What mass of sulfur has to burn to produce 4.5L SO2 at 300°C and 101 kPa in the following reaction?
S(s) + O2(g) -> SO2(g)
A. 3.07 g S
B. 41.0 g S
C. 13.5 g S
D. 68.8 g S
You can't add these up? Look on your periodic table and add the atomic masses. S + O2 ==> SO2
How many mols SO2 do you want? Use PV = nRT and solve for n.
Using the coefficients in the balanced equation, convert mols SO2 to mols S, then grams S = mols S x molar mass S.
Sorry, I answered one question twice. Ignore the first part.
To solve this problem, we need to use the ideal gas law and the stoichiometry of the reaction.
First, let's determine the number of moles of SO2 produced. We can use the ideal gas law equation:
PV = nRT
Where P is the pressure, V is the volume, n is the number of moles, R is the ideal gas constant, and T is the temperature in Kelvin.
Given:
Pressure (P) = 101 kPa
Volume (V) = 4.5 L
Temperature (T) = 300°C = 300 + 273 = 573 K
Using the ideal gas law equation, we can rearrange it to solve for the number of moles (n):
n = PV / RT
Plugging in the values:
n = (101 kPa) * (4.5 L) / (0.0821 L·atm/mol·K) * (573 K)
n ≈ 0.89 mol
Next, we need to consider the stoichiometry of the reaction. From the balanced equation:
1 mol of S reacts with 1 mol of O2 to produce 1 mol of SO2.
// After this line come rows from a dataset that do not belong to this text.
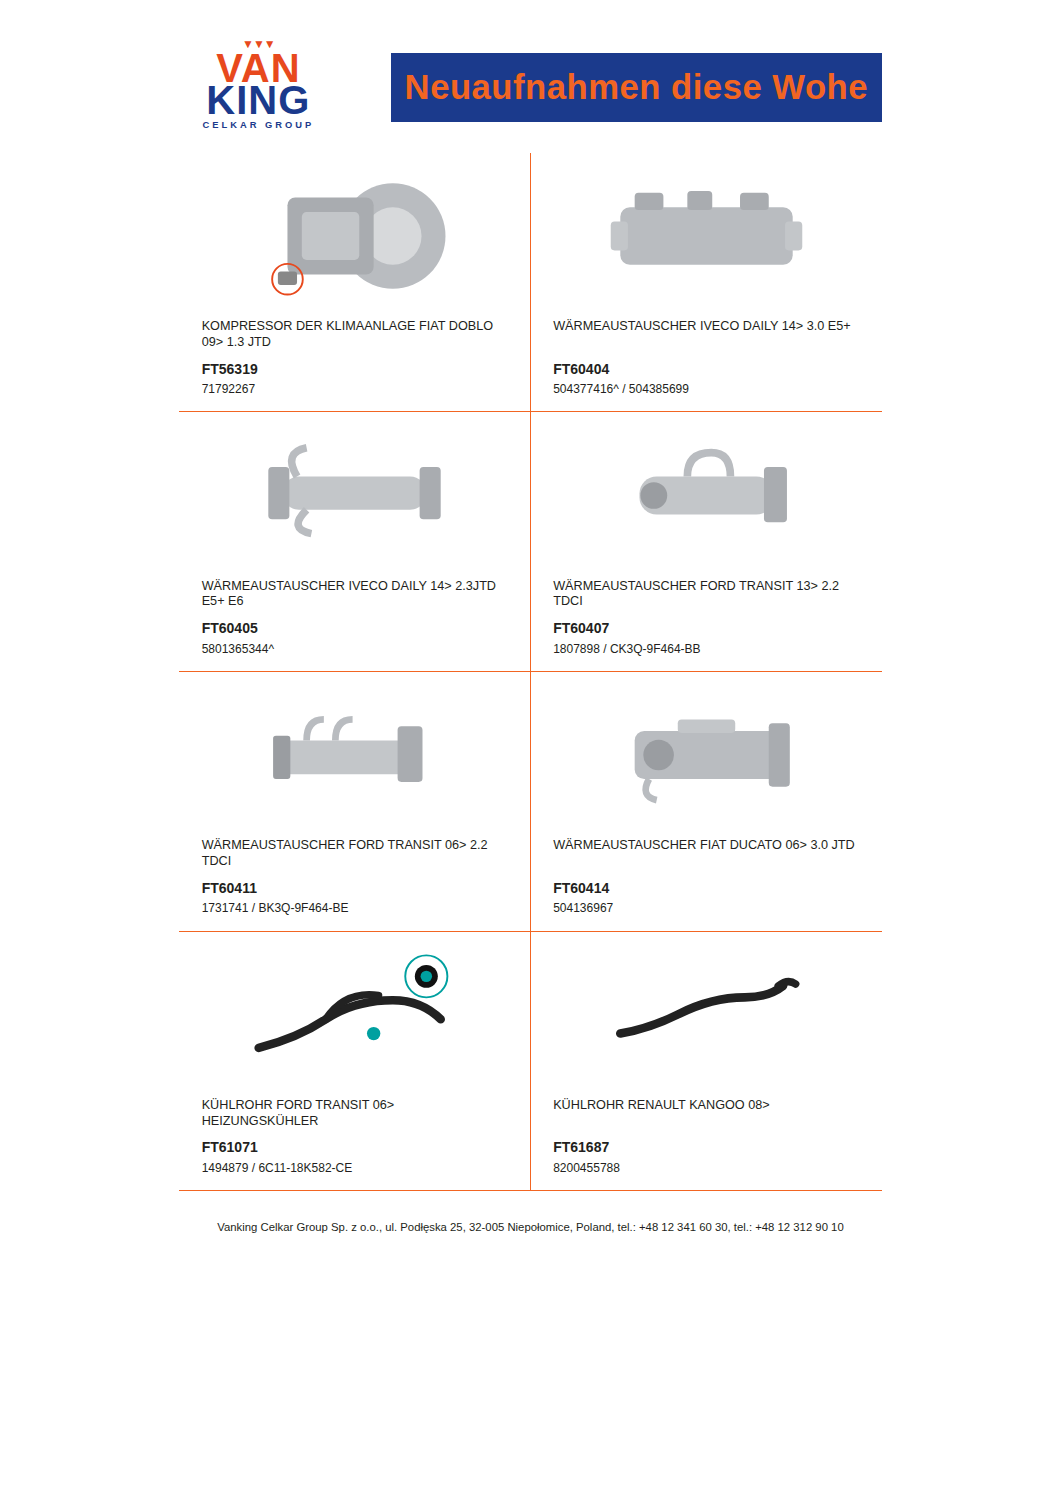▼▼▼
VAN KING
CELKAR GROUP
Neuaufnahmen diese Wohe
Kompressor der Klimaanlage Fiat Doblo 09> 1.3 JTD
FT56319
71792267
Wärmeaustauscher Iveco Daily 14> 3.0 E5+
FT60404
504377416^ / 504385699
Wärmeaustauscher Iveco Daily 14> 2.3JTD E5+ E6
FT60405
5801365344^
Wärmeaustauscher Ford Transit 13> 2.2 TDCI
FT60407
1807898 / CK3Q-9F464-BB
Wärmeaustauscher Ford Transit 06> 2.2 TDCI
FT60411
1731741 / BK3Q-9F464-BE
Wärmeaustauscher Fiat Ducato 06> 3.0 JTD
FT60414
504136967
Kühlrohr Ford Transit 06> Heizungskühler
FT61071
1494879 / 6C11-18K582-CE
Kühlrohr Renault Kangoo 08>
FT61687
8200455788
Vanking Celkar Group Sp. z o.o., ul. Podłęska 25, 32-005 Niepołomice, Poland, tel.: +48 12 341 60 30, tel.: +48 12 312 90 10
Therefore, the number of moles of S required will be the same as the number of moles of SO2 produced, which is approximately 0.89 mol.
Now, let's convert the moles of S to grams. We can use the molar mass of S:
Molar mass of S = 32.06 g/mol
Grams of S = moles of S * molar mass of S
Grams of S = 0.89 mol * 32.06 g/mol
Grams of S ≈ 28.5 g
Therefore, the mass of sulfur that needs to burn to produce 4.5 L of SO2 at 300°C and 101 kPa is approximately 28.5 grams.
None of the given answer choices match this result exactly. However, the closest option is C. 13.5 g S.